Hell yes, it's Mickey Rourke.
"Oh...uh...okay. How can I help you?" I'm helping my first celebrity. My first of hundreds, it would turn out, but the first that I remembered so fondly that I would end up helping so often. Yeah, Samuel L. Jackson came in around the same time, stoned, shaking his head at everything we tried to explain. So that was cool for a second. But this guy...this 'Mickey Rourke'. Man.
"My phone is busted."
If understatements competed in beauty pageants, this one would win Miss Congeniality, Photogenic, Costume, Swimsuit and Smile.
He hands over the pieces, the oh-so-many pieces, of a Motorola V60 phone and I think to myself "all the king's horses...all the king's men..." before asking,
"What happened to it?"
"A wall happened to it."
"Are you sure it didn't happen to a wall?"
He smiles, laughs winsomely and sets his dog down in the free-range store.
"You might say that."
"Okay," I breathe, "let me see what we can do."
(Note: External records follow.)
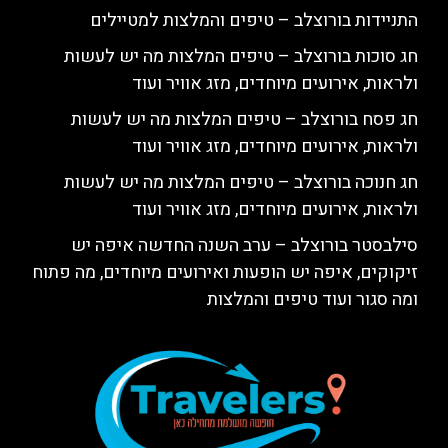
התניידות בורוצלב – טיפים והמלצות למטיילים
חג סוכות בורוצלב – טיפים המלצות מה יש לעשות
ולראות, אירועים מיוחדים, מזג אוויר ועוד
חג פסח בורוצלב – טיפים המלצות מה יש לעשות
ולראות, אירועים מיוחדים, מזג אוויר ועוד
חג חנוכה בורוצלב – טיפים המלצות מה יש לעשות
ולראות, אירועים מיוחדים, מזג אוויר ועוד
סילבסטר בורוצלב – ערב השנה החדשה איפה יש
זיקוקים, איפה יש הופעות ואירועים מיוחדים, מה פתוח
ומה סגור ועוד טיפים והמלצות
I go to the back room where, at this time, we have hundreds of replacement phones, pieces and parts. It's 2003 and the customer's needs are still, mostly, taken into consideration. So we do warranty replacements in store, insurance claims on the spot and we hoard parts and pieces to help fix the problem that is right in front of us without having to send the customer anywhere else. Can you imagine? I show the phone to my mentor/manager and he gasps "Whah?" before standing to help just as the chihuahua/terrier finds us around the corner.
"Check to see if he has Lockline on his account."
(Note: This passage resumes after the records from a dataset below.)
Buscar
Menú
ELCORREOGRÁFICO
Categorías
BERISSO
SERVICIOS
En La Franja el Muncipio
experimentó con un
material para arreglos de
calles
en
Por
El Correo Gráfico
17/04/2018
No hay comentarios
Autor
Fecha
Long story, shortened: M Rourke has Lockline (insurance). M Rourke needs Lockline (a lot). He pays a deductible and we pull the replacement phone from a plastic pouch and send him on his way. My manager removes and re-adds the insurance feature so as to keep M Rourke enrolled in the insurance program and give the store another couple of dollars in feature sales(ahhh...the lost art of cell phone insurance fraud). This repeats 5 times in about as many months.
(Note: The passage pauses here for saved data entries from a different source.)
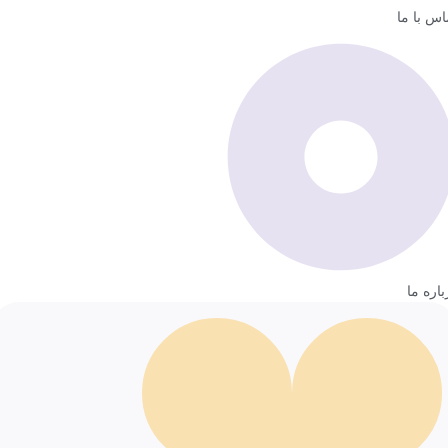
اس با ما
باره ما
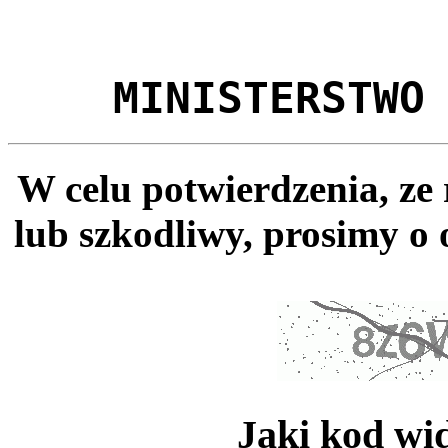
MINISTERSTWO
W celu potwierdzenia, ze
lub szkodliwy, prosimy o 
Jaki kod wi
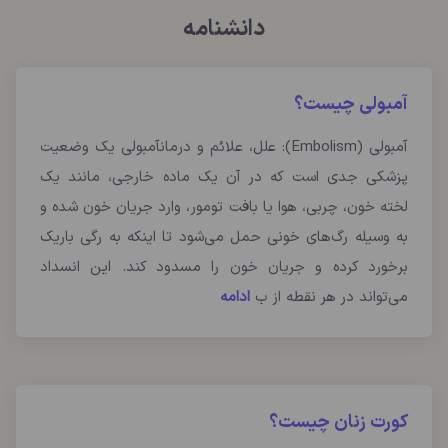
دانشنامه
آمبولی چیست؟
آمبولی (Embolism): علل، علائم و درمانآمبولی یک وضعیت
پزشکی جدی است که در آن یک ماده خارجی، مانند یک
لخته خون، چربی، هوا یا بافت تومور، وارد جریان خون شده و
به وسیله رگ‌های خونی حمل می‌شود تا اینکه به رگی باریک
برخورد کرده و جریان خون را مسدود کند. این انسداد
می‌تواند در هر نقطه از ب
ادامه
کورت زنان چیست؟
I become increasingly comfortable with this exchange and begin adjusting my approach as he walks in the door.
"Phone?" I smile with my hand offered.
"Shit yes, phone." he smiles back.
"Hello, Sausage Girl" I greet his sweet dog, Loki. I have renamed her because she looks like two dogs have been stuffed into the skin of one. I know I have 'made it' when M Rourke chuckles "he he, Sausage Girl...I kinda like that. Come here Sausage Girl!"
And so Mickey Rourke breaks phones. We replace the phones. Mickey Rourke pays his deductible and never complains about the contacts he loses. Mickey Rourke remembers the phone numbers he needs, minus a few late night entries. Mostly, people call Mickey Rourke, so he can't be too bothered. Mickey Rourke teaches me another lesson in cell phone customer service:
The amount of anger you exhibit from your loss of phone calls or contacts is directly proportional to your fear of being forgotten.
It may have been Mickey Rourke's loss of cool that brought him into the store to replace his phone so frequently, but it was his maintenance of cool, his propagation of cool, his evangelism of cool that made us want to help him and for which he will always be remembered. That and that fat, sweet little dog.